**TASK DETAILS**
Copy each line of the entries below that contains the string "back".

[Records from a collection]

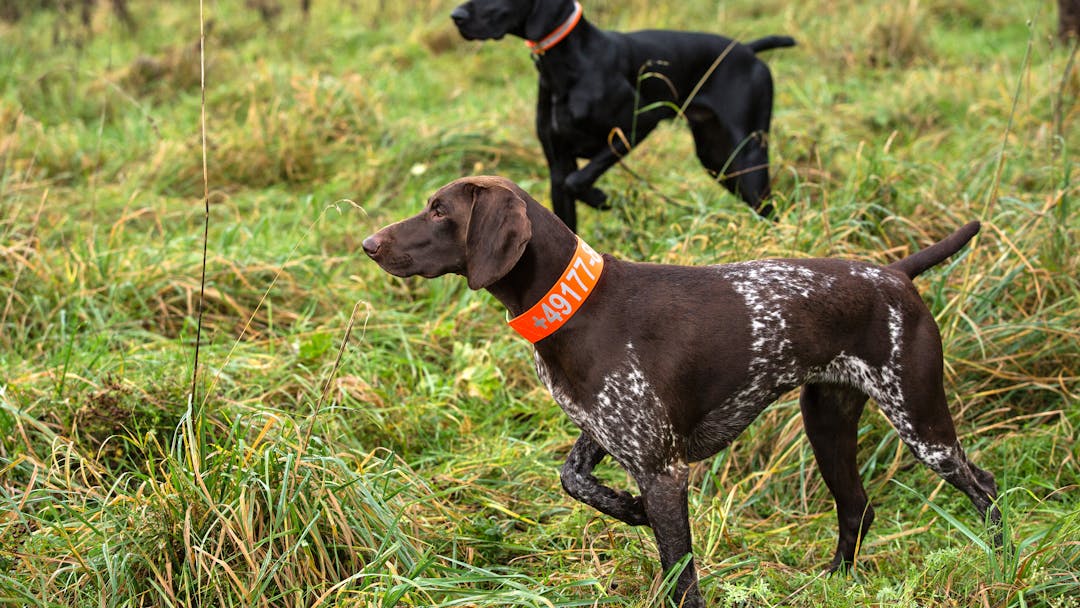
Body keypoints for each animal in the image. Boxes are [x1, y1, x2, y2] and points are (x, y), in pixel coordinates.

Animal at [365, 176, 1002, 608]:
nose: (369, 243)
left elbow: (681, 578)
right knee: (857, 507)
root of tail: (894, 273)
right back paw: (836, 583)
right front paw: (629, 510)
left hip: (920, 423)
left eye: (439, 210)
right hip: (828, 421)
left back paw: (1002, 565)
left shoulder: (663, 469)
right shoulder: (609, 433)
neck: (577, 306)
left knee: (985, 488)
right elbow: (572, 479)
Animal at [447, 0, 794, 233]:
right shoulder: (558, 163)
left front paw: (601, 198)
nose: (456, 16)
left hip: (747, 153)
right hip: (719, 160)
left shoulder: (639, 124)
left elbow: (578, 180)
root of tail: (747, 49)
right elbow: (567, 195)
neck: (568, 63)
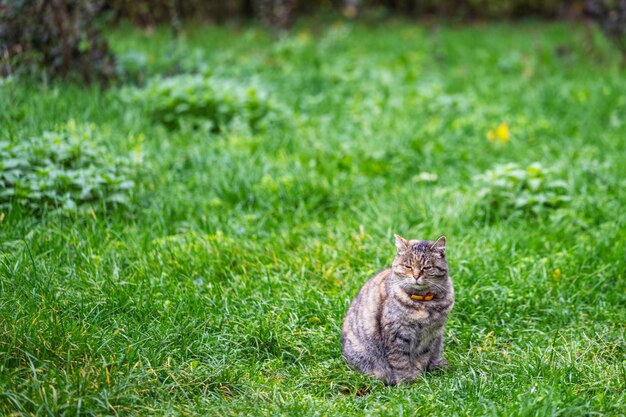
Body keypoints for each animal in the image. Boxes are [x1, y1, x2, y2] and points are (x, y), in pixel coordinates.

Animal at [342, 234, 454, 384]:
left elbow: (421, 359)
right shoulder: (396, 334)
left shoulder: (430, 335)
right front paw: (408, 382)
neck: (423, 304)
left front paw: (418, 378)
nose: (416, 276)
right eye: (408, 266)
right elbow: (400, 361)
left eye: (427, 267)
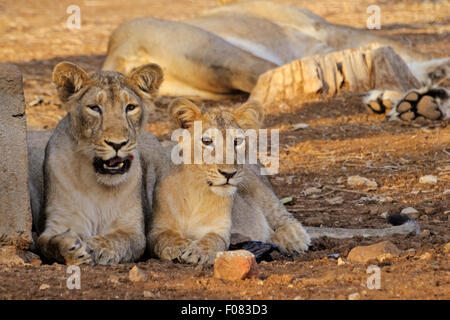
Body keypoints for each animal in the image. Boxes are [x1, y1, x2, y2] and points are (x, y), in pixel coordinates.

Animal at [31, 60, 169, 264]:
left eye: (130, 107)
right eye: (95, 108)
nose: (117, 144)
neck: (97, 185)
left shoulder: (133, 231)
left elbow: (119, 239)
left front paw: (94, 246)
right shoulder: (59, 221)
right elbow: (47, 242)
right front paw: (69, 246)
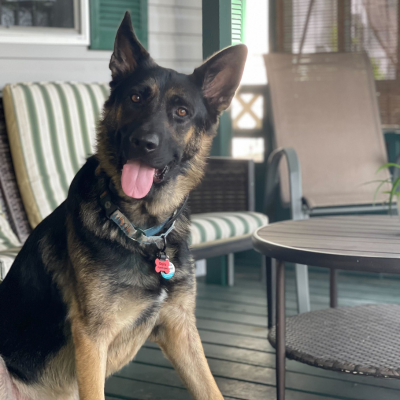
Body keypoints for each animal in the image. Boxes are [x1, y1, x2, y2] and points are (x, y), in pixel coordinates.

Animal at [0, 11, 247, 400]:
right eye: (135, 97)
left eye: (181, 111)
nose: (143, 143)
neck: (143, 232)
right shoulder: (91, 340)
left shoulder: (179, 328)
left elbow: (210, 389)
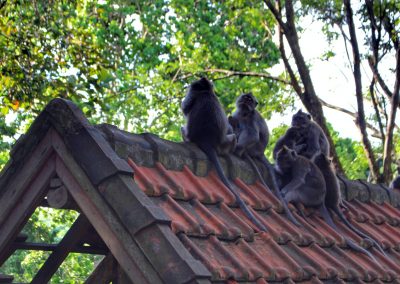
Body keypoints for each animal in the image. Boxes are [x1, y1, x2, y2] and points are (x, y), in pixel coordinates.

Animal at [183, 77, 268, 231]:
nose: (246, 101)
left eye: (250, 100)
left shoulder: (193, 93)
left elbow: (185, 107)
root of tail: (206, 140)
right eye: (245, 98)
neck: (206, 92)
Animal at [228, 93, 300, 226]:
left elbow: (252, 134)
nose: (246, 101)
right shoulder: (238, 113)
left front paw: (237, 148)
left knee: (245, 130)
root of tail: (260, 152)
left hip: (253, 148)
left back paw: (239, 151)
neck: (244, 113)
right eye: (245, 98)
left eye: (250, 100)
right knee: (234, 122)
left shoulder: (251, 117)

**OUTPUT OF THE EXERCISE**
right back paw: (836, 583)
left back paw: (1002, 565)
left back paw: (239, 151)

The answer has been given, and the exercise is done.